REQUIRED ACTION -
Copy out again, unchanged, the listing below from the line that has "Moreover, we decompose" through the line that has "## Graph state class".

EXERCISE MATERIAL -
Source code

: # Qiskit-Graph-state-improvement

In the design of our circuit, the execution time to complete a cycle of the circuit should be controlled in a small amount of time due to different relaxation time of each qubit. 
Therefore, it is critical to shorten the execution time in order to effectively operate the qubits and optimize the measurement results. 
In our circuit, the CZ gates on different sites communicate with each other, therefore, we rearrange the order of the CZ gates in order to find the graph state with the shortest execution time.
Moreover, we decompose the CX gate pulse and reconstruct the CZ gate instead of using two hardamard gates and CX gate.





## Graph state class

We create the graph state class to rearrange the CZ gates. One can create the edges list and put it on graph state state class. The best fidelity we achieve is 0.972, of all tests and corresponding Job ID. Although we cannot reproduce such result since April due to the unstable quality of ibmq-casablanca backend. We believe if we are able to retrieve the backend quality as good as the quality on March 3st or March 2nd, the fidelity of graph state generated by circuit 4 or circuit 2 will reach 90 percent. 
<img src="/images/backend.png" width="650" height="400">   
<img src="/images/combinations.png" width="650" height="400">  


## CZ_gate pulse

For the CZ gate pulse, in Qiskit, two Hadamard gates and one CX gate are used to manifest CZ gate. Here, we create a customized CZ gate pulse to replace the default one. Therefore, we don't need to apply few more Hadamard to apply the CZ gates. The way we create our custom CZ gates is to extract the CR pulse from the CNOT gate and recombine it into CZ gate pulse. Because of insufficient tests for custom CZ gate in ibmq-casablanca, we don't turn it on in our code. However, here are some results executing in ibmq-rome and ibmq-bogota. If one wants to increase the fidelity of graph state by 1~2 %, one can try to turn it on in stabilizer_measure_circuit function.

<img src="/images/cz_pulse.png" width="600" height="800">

SOLUTION TO THE EXERCISE -
Moreover, we decompose the CX gate pulse and reconstruct the CZ gate instead of using two hardamard gates and CX gate.





## Graph state class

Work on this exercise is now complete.